"""
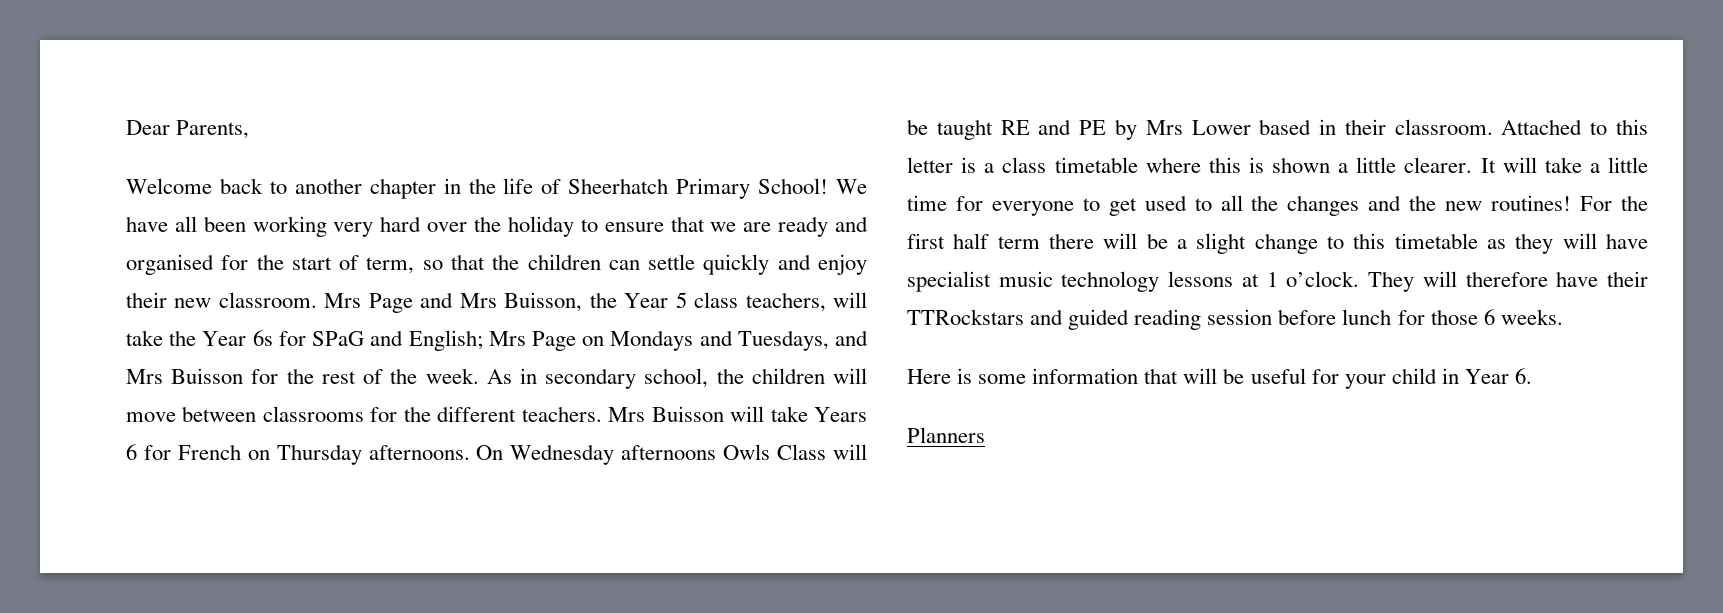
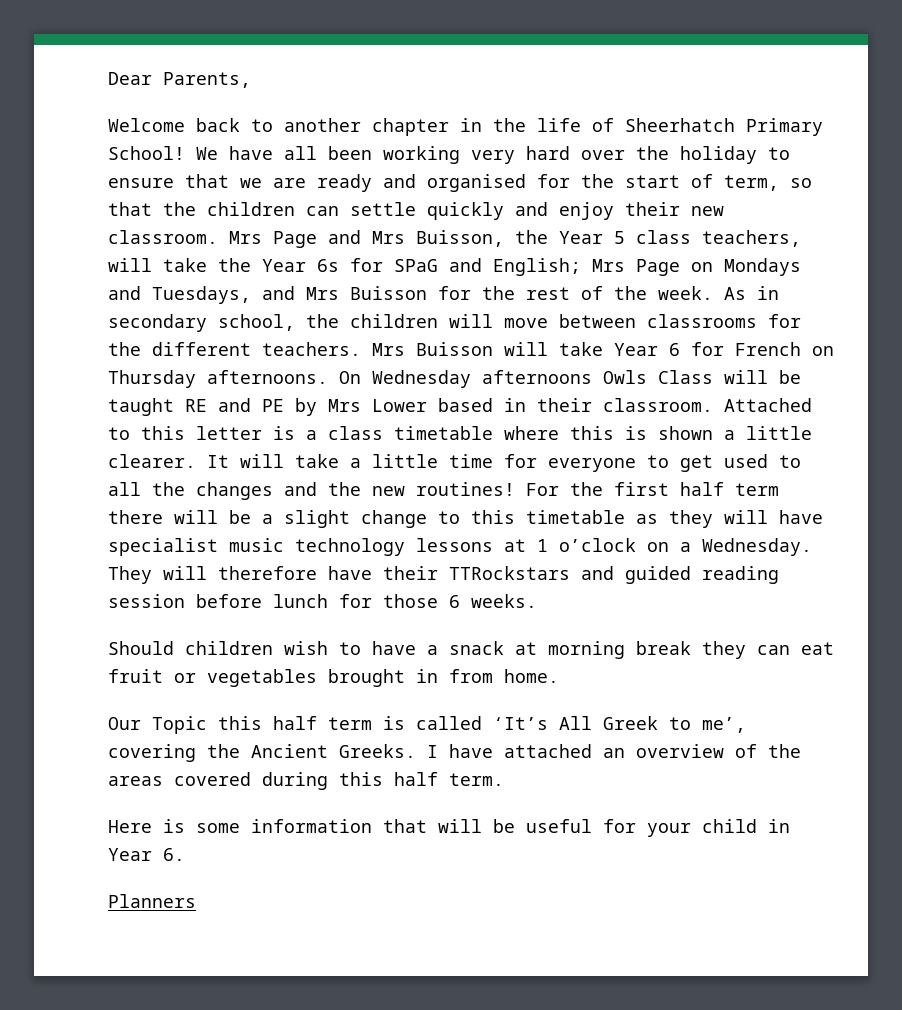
[814,407,867,422] Years -> [614,343,658,356] Year
[1286,271,1360,287] o’clock. -> [559,538,812,556] o’clock on a Wednesday.
(1563, 317) none -> [108,641,834,659] [108,669,559,687] [108,716,746,734] [108,744,801,762] [108,772,504,790] // Should children wish to have a snack at morning break they can eat fruit or vegetables brought in from home. // Our Topic this half term is called ‘It’s All Greek to me’, covering the Ancient Greeks. I have attached an overview of the areas covered during this half term.

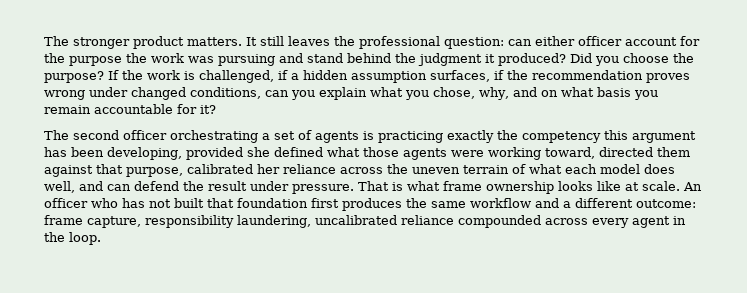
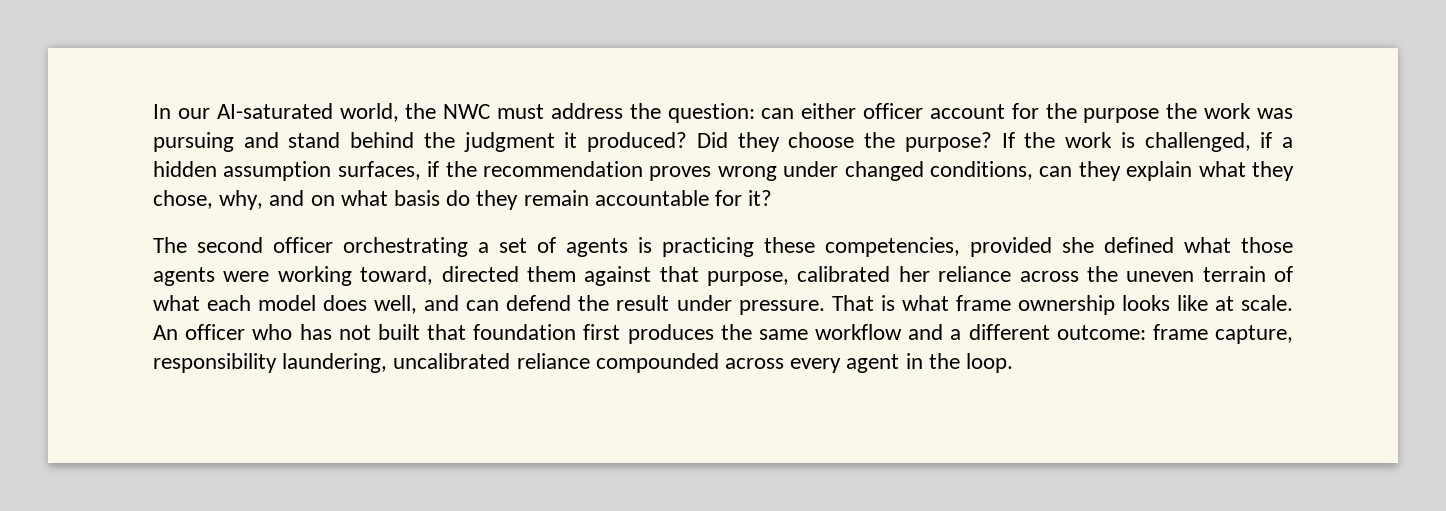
[44,36,440,49] The stronger product matters. It still leaves the professional -> [153,103,661,122] In our AI-saturated world, the NWC must address the
[595,56,619,66] you -> [737,132,780,152] they
[291,90,315,100] you -> [1078,161,1121,181] they
[405,90,429,100] you -> [1252,161,1294,181] they
[633,90,658,100] you -> [446,190,519,210] do they
[447,130,696,143] [44,147,182,160] exactly the competency this argument has been developing, -> [764,237,960,257] these competencies,

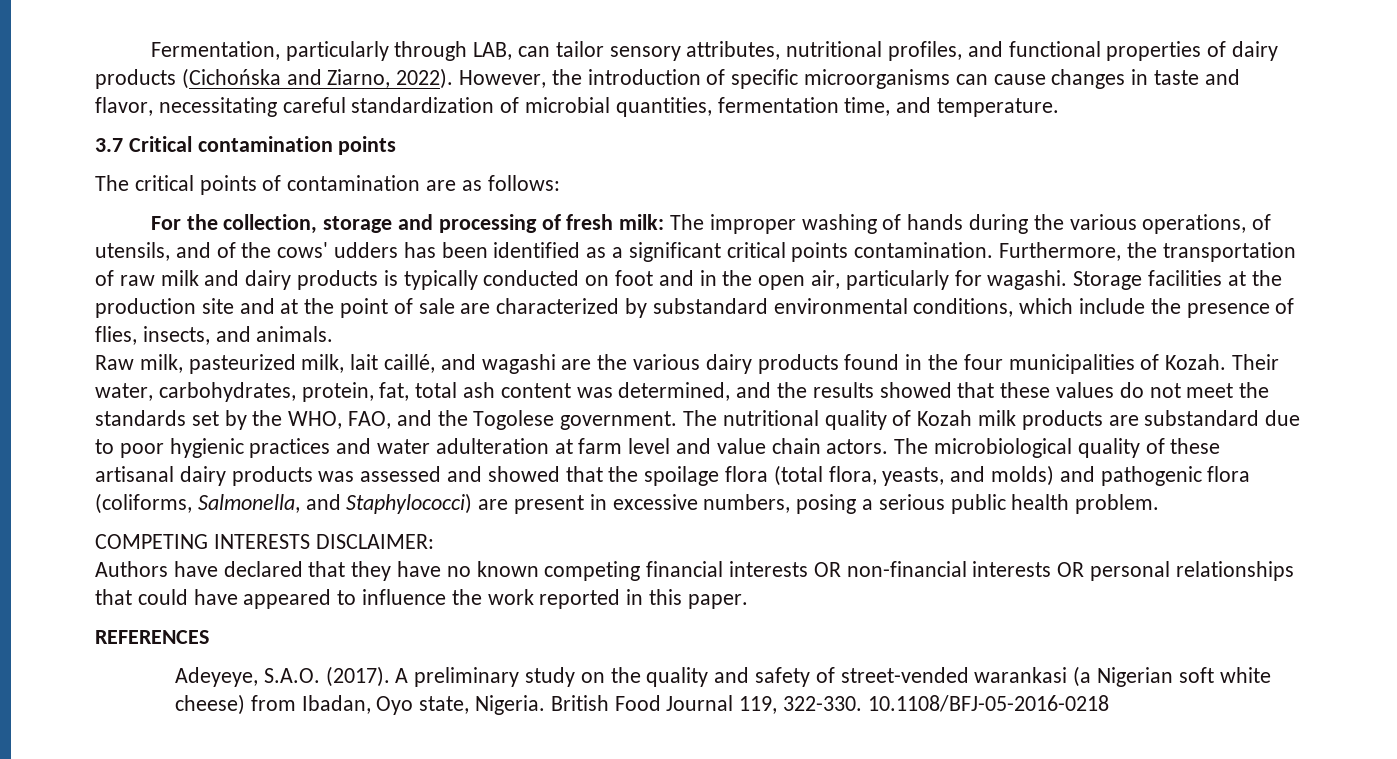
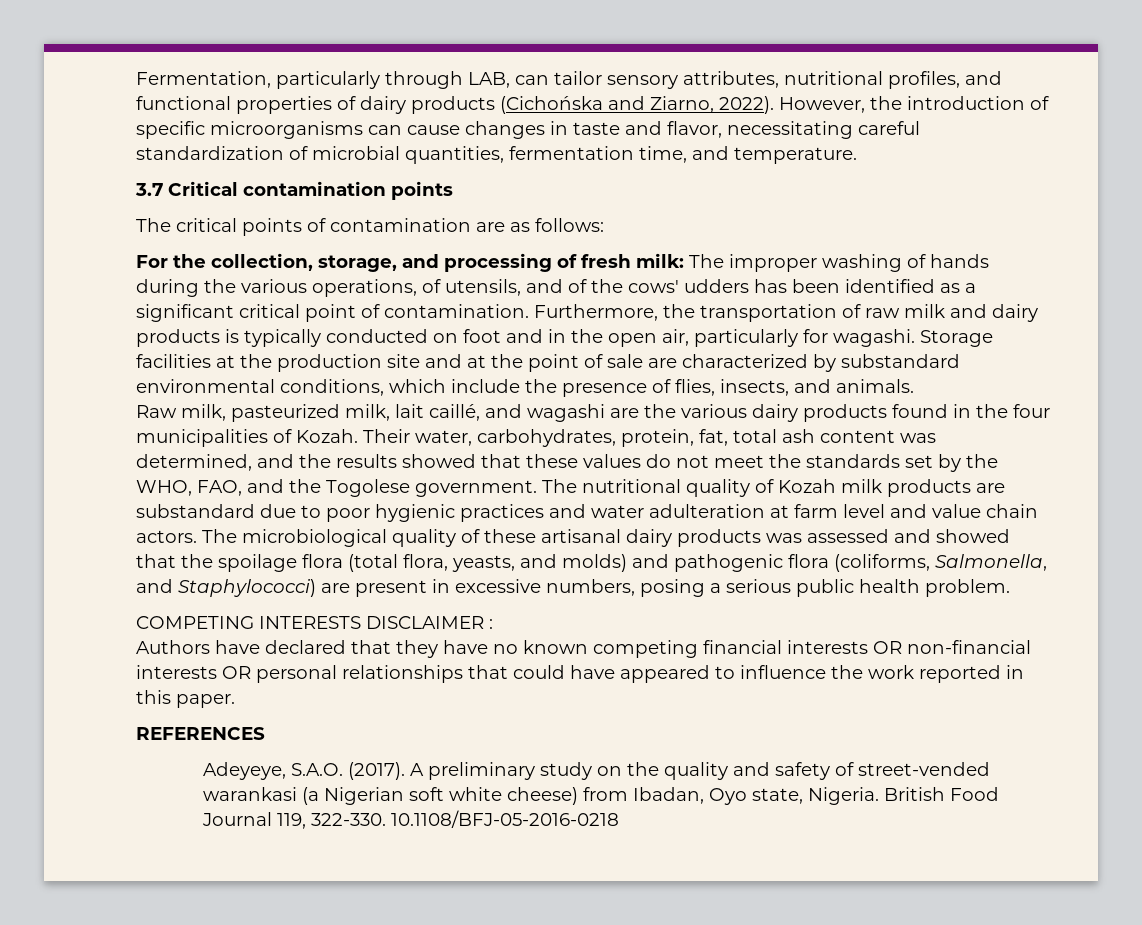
[323,216,393,233] storage -> [318,255,397,272] storage,
[791,242,849,262] points -> [305,304,380,322] point of
[315,534,434,549] DISCLAIMER: -> [366,616,493,629] DISCLAIMER :

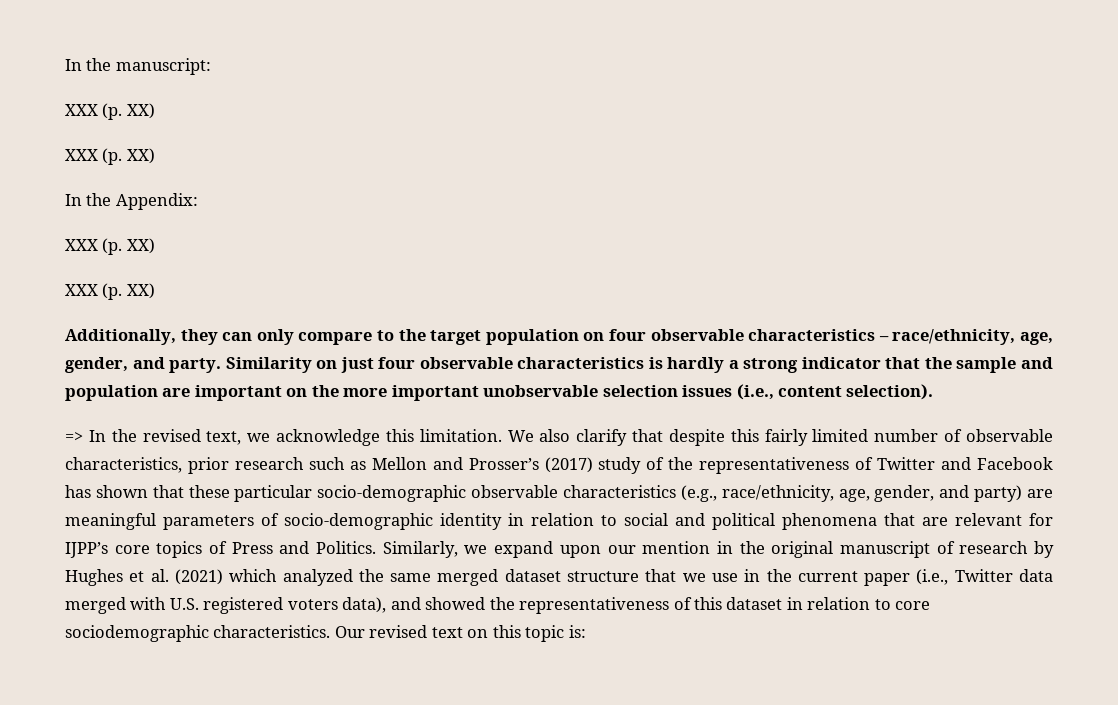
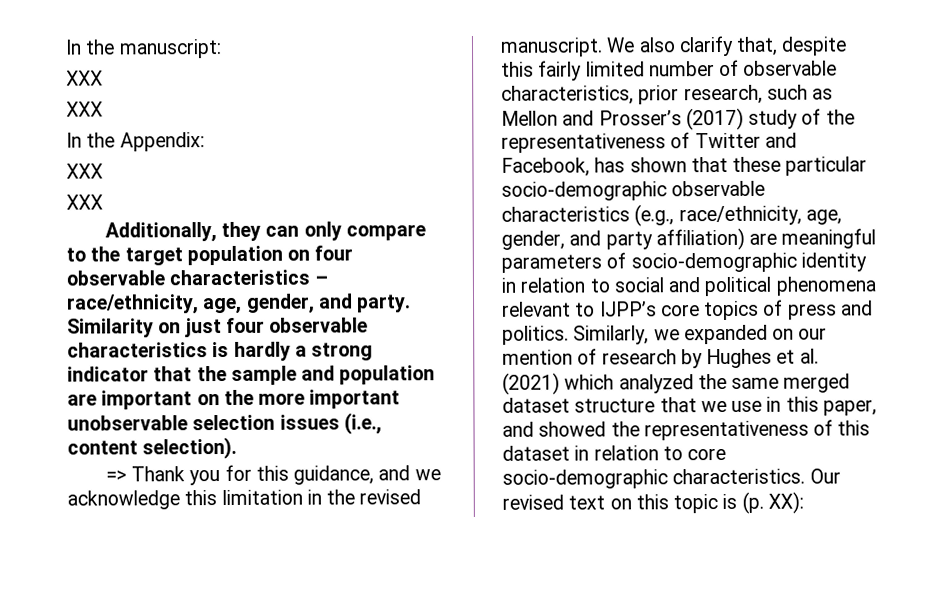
[102,103,155,120] [65,148,155,165] (p. XX) // XXX (p. XX) -> [66,101,103,117] // XXX
[102,238,155,255] [65,283,155,300] (p. XX) // XXX (p. XX) -> [66,194,103,210] // XXX
[88,429,502,446] In the revised text, we acknowledge this limitation. -> [131,464,441,486] [67,489,422,510] [500,37,603,57] Thank you for this guidance, and we acknowledge this limitation in the revised manuscript.
[632,429,664,442] that -> [736,36,779,56] that,
[234,457,304,470] research -> [683,84,763,105] research,
[977,457,1053,470] Facebook -> [501,157,590,177] Facebook,
[974,485,1023,502] party) -> [605,227,745,251] party affiliation)
[884,513,1053,526] [65,541,930,558] that are relevant for IJPP’s core topics of Press and Politics. Similarly, we expand upon our mention in the original manuscript -> [502,299,873,321] [502,324,828,345] [502,349,573,365] relevant to IJPP’s core topics of press and politics. Similarly, we expanded on our mention
[766,569,1053,586] [65,597,387,614] the current paper (i.e., Twitter data merged with U.S. registered voters data), -> [785,396,877,416] this paper,
[65,625,209,642] sociodemographic -> [502,469,668,489] socio-demographic
[568,625,586,638] is: -> [722,491,804,514] is (p. XX):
"""
What the task requires
Which lines of the listing contain the word "that"? Copy each of them.

Response to this task
[632,429,664,442] that -> [736,36,779,56] that,
[884,513,1053,526] [65,541,930,558] that are relevant for IJPP’s core topics of Press and Politics. Similarly, we expand upon our mention in the original manuscript -> [502,299,873,321] [502,324,828,345] [502,349,573,365] relevant to IJPP’s core topics of press and politics. Similarly, we expanded on our mention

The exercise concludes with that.